Le secteur regroupe près de 3 000 opticiens dont la majorité est concentrée à  Casablanca et Rabat. Les magasins des quartiers populaires sont les plus affectés. D’importantes marges réalisées sur les lentilles et les produits d’entretien.

Près de 250 opticiens ont mis la clé sous le paillasson, annonce le syndicat professionnel national des opticiens du Maroc. Ces fermetures sont principalement constatées à Tanger, Fès et Marrakech. Elles sont expliquées, selon les professionnels, par l’informel et une politique des prix anarchique.

Des opticiens en difficulté, il y en a beaucoup

La profession n’avance pas d’indicateurs précis permettant d’évaluer l’intensité de  la crise du secteur, elle souligne cependant que le chiffre d’affaires est en baisse continue depuis 2003. «Sur ces 10 dernières années, les ouvertures se sont multipliées mais la durée de vie d’un magasin n’excède pas trois ans dans la majorité des cas !», précise le syndicat. Ce faisant, il exhorte le ministère de la santé à «mettre de l’ordre dans cette activité qui souffre de deux problèmes majeurs : l’absence de réglementation et la concurrence de l’informel».
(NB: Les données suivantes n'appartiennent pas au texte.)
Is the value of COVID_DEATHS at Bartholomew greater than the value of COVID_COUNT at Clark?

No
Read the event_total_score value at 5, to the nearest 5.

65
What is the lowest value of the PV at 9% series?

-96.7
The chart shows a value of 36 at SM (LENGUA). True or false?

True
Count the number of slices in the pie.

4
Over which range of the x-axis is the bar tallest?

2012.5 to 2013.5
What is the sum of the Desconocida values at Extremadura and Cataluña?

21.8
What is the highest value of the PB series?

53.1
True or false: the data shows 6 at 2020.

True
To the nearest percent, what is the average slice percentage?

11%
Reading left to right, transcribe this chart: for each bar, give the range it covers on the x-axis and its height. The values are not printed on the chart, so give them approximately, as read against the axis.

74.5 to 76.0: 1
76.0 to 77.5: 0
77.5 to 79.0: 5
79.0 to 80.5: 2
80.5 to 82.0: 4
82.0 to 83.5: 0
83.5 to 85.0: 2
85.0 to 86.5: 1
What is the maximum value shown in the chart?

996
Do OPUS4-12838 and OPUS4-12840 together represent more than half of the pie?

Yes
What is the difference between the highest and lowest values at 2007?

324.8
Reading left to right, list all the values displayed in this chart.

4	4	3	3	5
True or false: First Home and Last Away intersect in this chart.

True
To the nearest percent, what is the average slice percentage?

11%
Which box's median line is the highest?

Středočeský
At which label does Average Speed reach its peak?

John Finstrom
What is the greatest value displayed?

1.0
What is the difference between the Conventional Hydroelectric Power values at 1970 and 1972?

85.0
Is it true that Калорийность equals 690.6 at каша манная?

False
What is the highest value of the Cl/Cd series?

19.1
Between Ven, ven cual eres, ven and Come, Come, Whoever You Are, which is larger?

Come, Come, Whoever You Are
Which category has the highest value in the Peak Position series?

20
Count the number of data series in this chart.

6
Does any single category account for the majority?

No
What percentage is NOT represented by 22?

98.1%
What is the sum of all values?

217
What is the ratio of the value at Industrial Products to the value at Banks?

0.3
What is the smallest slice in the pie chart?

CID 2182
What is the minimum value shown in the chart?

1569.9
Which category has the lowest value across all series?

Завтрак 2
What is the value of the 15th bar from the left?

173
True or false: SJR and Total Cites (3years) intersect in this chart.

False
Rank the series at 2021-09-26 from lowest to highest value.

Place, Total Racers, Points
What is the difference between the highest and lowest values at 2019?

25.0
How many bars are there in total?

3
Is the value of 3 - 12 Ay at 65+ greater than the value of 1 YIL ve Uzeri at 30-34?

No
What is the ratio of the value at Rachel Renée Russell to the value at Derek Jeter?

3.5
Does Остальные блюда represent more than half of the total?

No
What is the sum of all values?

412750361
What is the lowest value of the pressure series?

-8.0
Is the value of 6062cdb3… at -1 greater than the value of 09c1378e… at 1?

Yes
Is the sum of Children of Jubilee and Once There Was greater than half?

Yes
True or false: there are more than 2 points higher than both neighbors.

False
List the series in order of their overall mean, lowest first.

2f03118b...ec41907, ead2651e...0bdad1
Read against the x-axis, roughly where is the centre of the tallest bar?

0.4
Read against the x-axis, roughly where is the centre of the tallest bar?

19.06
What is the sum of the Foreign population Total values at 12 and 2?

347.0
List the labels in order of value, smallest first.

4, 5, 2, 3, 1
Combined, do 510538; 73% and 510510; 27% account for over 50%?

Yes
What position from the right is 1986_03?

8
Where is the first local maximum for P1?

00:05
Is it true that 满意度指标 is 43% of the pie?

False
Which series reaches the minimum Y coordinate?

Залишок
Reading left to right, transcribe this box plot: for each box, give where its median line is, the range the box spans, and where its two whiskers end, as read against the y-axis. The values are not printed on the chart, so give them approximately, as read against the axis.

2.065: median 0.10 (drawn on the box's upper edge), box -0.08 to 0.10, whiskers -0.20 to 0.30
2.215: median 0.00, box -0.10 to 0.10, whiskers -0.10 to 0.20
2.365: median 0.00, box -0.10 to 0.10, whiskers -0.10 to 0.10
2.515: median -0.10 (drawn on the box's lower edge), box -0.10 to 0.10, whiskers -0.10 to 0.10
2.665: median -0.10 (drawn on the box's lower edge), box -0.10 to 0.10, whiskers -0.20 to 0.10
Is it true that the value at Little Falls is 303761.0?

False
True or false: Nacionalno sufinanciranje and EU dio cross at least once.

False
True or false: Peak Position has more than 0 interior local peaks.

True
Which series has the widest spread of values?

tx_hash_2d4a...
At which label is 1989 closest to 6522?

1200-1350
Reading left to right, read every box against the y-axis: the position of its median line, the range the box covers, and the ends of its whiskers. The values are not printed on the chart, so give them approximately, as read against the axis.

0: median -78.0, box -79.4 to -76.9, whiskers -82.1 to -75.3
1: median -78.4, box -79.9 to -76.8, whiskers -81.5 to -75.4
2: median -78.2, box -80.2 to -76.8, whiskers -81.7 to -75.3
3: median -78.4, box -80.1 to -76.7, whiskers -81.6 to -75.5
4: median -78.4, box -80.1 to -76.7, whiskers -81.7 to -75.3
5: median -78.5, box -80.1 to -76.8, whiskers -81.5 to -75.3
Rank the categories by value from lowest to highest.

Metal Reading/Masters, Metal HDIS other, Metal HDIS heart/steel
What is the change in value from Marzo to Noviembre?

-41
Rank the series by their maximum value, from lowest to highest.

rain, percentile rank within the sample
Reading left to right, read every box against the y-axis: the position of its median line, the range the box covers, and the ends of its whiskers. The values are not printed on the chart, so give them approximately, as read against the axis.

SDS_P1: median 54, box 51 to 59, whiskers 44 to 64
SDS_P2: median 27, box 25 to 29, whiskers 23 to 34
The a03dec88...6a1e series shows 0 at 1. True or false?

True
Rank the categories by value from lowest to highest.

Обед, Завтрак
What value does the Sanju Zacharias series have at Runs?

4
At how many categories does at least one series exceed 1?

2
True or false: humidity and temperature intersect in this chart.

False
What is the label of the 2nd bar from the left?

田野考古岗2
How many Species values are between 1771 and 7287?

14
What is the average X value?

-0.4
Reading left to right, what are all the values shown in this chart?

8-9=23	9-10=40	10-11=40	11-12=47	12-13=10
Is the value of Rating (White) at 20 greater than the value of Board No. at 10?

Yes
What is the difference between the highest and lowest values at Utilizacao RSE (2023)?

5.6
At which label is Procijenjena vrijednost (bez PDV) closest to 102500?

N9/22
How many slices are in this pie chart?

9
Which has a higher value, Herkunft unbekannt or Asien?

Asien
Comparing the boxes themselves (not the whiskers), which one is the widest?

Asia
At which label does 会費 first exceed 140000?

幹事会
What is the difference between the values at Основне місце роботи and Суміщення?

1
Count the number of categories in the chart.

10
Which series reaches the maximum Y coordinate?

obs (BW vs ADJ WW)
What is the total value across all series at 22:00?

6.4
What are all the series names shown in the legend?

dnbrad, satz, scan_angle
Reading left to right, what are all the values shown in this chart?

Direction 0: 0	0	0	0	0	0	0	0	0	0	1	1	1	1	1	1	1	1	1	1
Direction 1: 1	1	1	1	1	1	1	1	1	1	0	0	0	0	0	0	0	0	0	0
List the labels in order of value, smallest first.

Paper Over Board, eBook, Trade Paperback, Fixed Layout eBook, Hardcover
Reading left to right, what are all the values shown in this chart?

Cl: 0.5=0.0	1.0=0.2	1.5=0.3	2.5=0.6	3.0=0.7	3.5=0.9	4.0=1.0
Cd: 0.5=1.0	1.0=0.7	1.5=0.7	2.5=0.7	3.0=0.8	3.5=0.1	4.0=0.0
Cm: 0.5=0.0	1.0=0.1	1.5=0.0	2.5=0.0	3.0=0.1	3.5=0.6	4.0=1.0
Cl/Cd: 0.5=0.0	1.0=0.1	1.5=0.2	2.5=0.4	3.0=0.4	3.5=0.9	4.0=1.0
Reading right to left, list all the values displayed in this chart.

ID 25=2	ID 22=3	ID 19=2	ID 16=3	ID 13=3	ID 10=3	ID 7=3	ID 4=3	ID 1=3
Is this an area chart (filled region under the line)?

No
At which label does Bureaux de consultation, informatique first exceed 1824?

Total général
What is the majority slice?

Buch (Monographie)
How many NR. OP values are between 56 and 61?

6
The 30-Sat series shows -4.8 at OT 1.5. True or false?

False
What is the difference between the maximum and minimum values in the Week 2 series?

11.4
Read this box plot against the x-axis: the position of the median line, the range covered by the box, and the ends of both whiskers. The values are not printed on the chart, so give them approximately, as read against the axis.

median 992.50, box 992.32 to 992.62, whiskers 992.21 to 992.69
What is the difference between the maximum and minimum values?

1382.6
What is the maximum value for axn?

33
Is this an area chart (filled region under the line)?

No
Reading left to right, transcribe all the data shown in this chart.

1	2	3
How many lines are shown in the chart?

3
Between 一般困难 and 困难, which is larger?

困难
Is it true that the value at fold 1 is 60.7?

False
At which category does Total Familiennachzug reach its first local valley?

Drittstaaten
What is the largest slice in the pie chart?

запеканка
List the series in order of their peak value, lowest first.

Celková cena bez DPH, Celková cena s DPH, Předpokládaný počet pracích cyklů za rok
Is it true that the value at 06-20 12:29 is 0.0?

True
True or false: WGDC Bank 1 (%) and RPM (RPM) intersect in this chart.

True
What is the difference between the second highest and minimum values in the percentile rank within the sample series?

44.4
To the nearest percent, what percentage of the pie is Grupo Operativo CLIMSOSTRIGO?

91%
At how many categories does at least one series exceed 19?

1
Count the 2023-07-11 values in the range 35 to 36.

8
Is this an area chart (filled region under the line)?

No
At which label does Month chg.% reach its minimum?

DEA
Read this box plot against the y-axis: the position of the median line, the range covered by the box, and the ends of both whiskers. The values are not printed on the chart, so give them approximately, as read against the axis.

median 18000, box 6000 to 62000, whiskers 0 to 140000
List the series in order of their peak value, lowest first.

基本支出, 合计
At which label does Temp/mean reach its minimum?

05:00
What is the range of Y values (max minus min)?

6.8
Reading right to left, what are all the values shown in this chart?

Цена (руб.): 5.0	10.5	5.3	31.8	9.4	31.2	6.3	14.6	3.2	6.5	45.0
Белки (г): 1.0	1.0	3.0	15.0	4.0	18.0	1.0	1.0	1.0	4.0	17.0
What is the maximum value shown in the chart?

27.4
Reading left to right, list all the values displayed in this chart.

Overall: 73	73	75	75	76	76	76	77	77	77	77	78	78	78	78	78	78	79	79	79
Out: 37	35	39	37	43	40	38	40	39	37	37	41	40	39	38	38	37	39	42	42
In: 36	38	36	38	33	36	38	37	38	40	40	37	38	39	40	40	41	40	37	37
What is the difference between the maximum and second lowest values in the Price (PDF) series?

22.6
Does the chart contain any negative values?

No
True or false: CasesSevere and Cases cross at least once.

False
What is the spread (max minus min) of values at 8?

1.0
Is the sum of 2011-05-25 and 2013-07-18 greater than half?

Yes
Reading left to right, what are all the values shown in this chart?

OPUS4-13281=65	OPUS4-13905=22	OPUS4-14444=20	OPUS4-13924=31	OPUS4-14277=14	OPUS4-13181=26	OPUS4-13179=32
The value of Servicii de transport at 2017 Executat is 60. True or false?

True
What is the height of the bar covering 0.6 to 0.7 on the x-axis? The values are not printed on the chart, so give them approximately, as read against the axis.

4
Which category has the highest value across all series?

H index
Concernant la réglementation, le projet de loi est toujours en attente au Secrétariat général du gouvernement (SGG), malgré les nombreuses relances et actions de sensibilisation des professionnels. L’adoption de ce projet pourrait régler deux problèmes : l’encadrement de la formation et le contrôle de l’activité. L’absence de contrôle explique l’importance de l’informel, principalement à Casablanca. Selon les professionnels, le secteur compte environ 3 000 opticiens, dont une grande partie est en difficulté. La bonne santé d’un magasin d’optique est directement liée à son emplacement. Les opticiens installés sur les grandes artères et dans des centres commerciaux ne sont pas, dit-on dans le milieu, affectés par la concurrence de l’informel. Leurs clients n’étant pas intéressés par les produits de contrebande en provenance de pays asiatiques, la Chine en particulier, ces magasins ont une offre sélective constituée de marques de renom. Leur offre porte essentiellement sur les lunettes solaires dont la vente permet de réaliser plus de 80% de leur chiffre d’affaires, fait savoir un gérant de magasin d’optique.

Le bas de gamme en provenance des pays asiatiques inonde le marché

Dans les quartiers populaires, l’offre est plutôt concentrée sur le verre optique. Et sur ce créneau, la concurrence est très vive et porte sur les montures et les verres en provenance de Chine. «Il s’agit d’un problème de santé publique auquel le ministère de la santé doit s’attaquer car le verre en provenance de Chine est de très mauvaise qualité. Il faut contrôler l’importation de ces produits, d’une part, et, d’autre part, sensibiliser les patients», soulignent les professionnels. 

Pour faire face à la concurrence, les opticiens proposent des montures très abordables et se rattrapent sur d’autres produits notamment les lentilles et les produits d’entretien et de conservation des verres de contact et de nettoyage des verres optiques.

Il est très difficile d’estimer le prix du verre optique car celui-ci est traité conformément à la prescription médicale. La facture s’alourdit en fonction des opérations de traitements recommandés par l’ophtalmologue. Un verre simple foyer est vendu entre 300 DH et 2000 DH. Pour le verre progressif, il faut un budget de
3 000 à 15 000 DH et plus. Le prix d’une monture va, quant à lui, de 500 à 4 000 DH dans les magasins de quartier, alors qu’il commence à 1 500 DH dans les magasins plus luxueux pour atteindre parfois
20 000 DH. En revanche, dans le circuit informel, les articles sont beaucoup plus abordables dans la mesure où les montures chinoises sont facturées 150 à 200 DH. Pour maintenir leur activité, les opticiens structurés réalisent, selon des ophtalmologues de la place, des marges importantes sur les lentilles et autres produits d’entretien. Ainsi, une paire de lentilles importée à 200 DH est commercialisée entre 500 et 600 DH. Il faut signaler que certains ophtalmologues proposent des lentilles au prix de 1 200 DH. 

Sachant qu’il n’est pas de leur ressort de vendre des lentilles ! Le gain est également intéressant sur les  produits d’entretien. Un flacon de solution de conservation de verres de contact est vendu entre 100 et 150 DH chez l’opticien qui l’a acheté entre 60 et 70 DH chez l’importateur.

Cette anarchie dans les prix dure depuis dix ans et affaiblit sévèrement ce secteur dont les professionnels disent n’avoir aucune visibilité.